_PROBLEM TO WORK ON_:
From the first line of the data down to and including the line with "G04 Created by", copy everything exactly, leaving out pictures.

━━━━━━━━━━━━━━━━

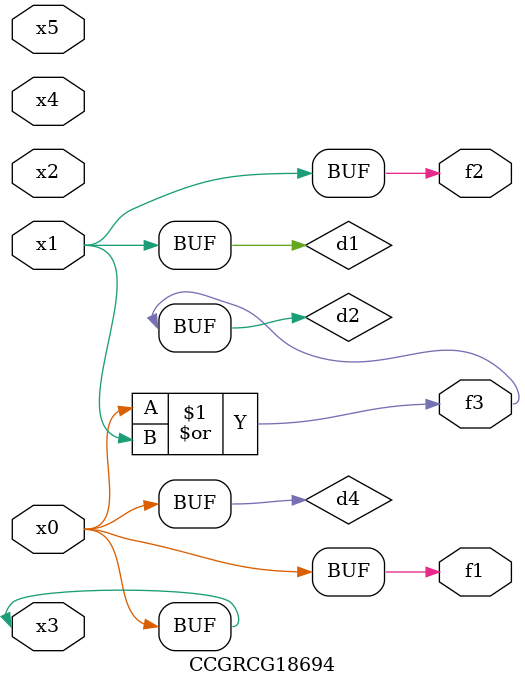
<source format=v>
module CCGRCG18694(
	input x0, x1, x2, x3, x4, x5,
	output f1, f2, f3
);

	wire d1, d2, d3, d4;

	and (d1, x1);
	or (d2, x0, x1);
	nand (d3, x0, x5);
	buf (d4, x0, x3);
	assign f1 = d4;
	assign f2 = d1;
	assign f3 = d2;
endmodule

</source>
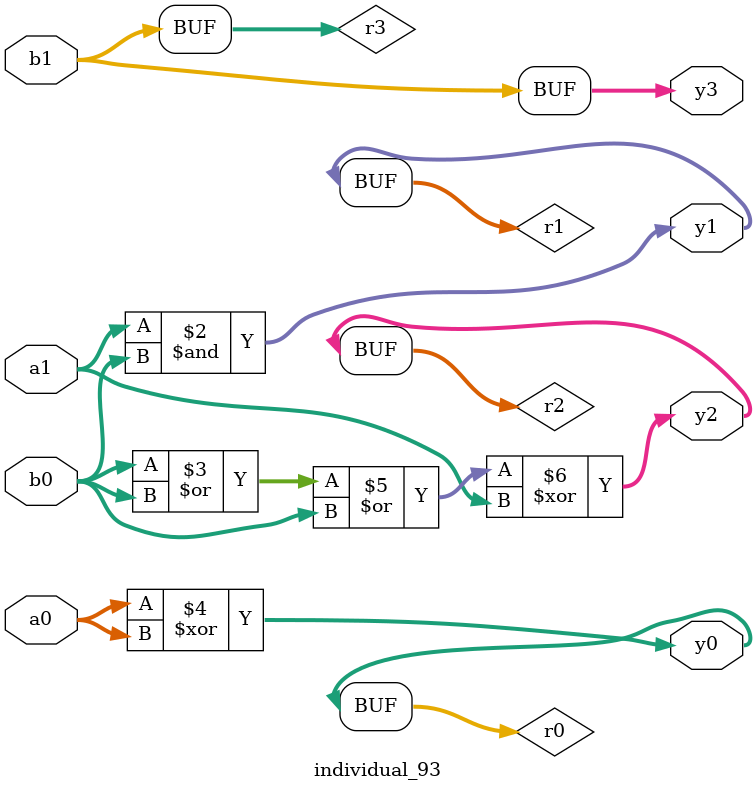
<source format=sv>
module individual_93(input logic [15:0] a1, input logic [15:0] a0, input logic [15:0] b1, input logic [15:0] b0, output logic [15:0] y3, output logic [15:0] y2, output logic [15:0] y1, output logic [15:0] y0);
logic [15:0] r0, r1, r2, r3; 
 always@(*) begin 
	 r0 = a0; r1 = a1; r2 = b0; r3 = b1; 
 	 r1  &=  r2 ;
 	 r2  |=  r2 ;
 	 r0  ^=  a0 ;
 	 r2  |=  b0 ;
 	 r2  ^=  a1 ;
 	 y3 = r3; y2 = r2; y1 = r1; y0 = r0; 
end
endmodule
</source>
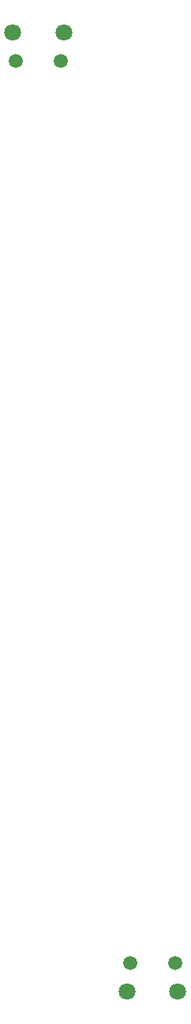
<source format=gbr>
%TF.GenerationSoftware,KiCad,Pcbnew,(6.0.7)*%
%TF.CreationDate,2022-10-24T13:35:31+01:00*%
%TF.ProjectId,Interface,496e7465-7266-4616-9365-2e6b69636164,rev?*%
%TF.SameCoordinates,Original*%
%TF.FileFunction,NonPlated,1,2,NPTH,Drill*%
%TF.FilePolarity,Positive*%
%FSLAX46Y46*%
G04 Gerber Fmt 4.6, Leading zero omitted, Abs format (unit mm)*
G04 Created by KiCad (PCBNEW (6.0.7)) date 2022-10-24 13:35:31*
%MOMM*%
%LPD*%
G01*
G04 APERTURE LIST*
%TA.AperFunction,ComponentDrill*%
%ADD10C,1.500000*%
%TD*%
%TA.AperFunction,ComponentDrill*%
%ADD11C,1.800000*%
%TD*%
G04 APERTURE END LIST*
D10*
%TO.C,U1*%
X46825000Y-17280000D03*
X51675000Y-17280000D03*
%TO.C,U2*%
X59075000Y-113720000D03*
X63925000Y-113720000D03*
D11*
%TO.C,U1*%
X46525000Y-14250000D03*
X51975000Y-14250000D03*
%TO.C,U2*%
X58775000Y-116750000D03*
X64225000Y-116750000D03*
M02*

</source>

━━━━━━━━━━━━━━━━

_WORKED SOLUTION_:
<source format=v>
module CCGRCG18694(
	input x0, x1, x2, x3, x4, x5,
	output f1, f2, f3
);

	wire d1, d2, d3, d4;

	and (d1, x1);
	or (d2, x0, x1);
	nand (d3, x0, x5);
	buf (d4, x0, x3);
	assign f1 = d4;
	assign f2 = d1;
	assign f3 = d2;
endmodule

</source>
<source format=sv>
module individual_93(input logic [15:0] a1, input logic [15:0] a0, input logic [15:0] b1, input logic [15:0] b0, output logic [15:0] y3, output logic [15:0] y2, output logic [15:0] y1, output logic [15:0] y0);
logic [15:0] r0, r1, r2, r3; 
 always@(*) begin 
	 r0 = a0; r1 = a1; r2 = b0; r3 = b1; 
 	 r1  &=  r2 ;
 	 r2  |=  r2 ;
 	 r0  ^=  a0 ;
 	 r2  |=  b0 ;
 	 r2  ^=  a1 ;
 	 y3 = r3; y2 = r2; y1 = r1; y0 = r0; 
end
endmodule
</source>
<source format=gbr>
%TF.GenerationSoftware,KiCad,Pcbnew,(6.0.7)*%
%TF.CreationDate,2022-10-24T13:35:31+01:00*%
%TF.ProjectId,Interface,496e7465-7266-4616-9365-2e6b69636164,rev?*%
%TF.SameCoordinates,Original*%
%TF.FileFunction,NonPlated,1,2,NPTH,Drill*%
%TF.FilePolarity,Positive*%
%FSLAX46Y46*%
G04 Gerber Fmt 4.6, Leading zero omitted, Abs format (unit mm)*
G04 Created by KiCad (PCBNEW (6.0.7)) date 2022-10-24 13:35:31*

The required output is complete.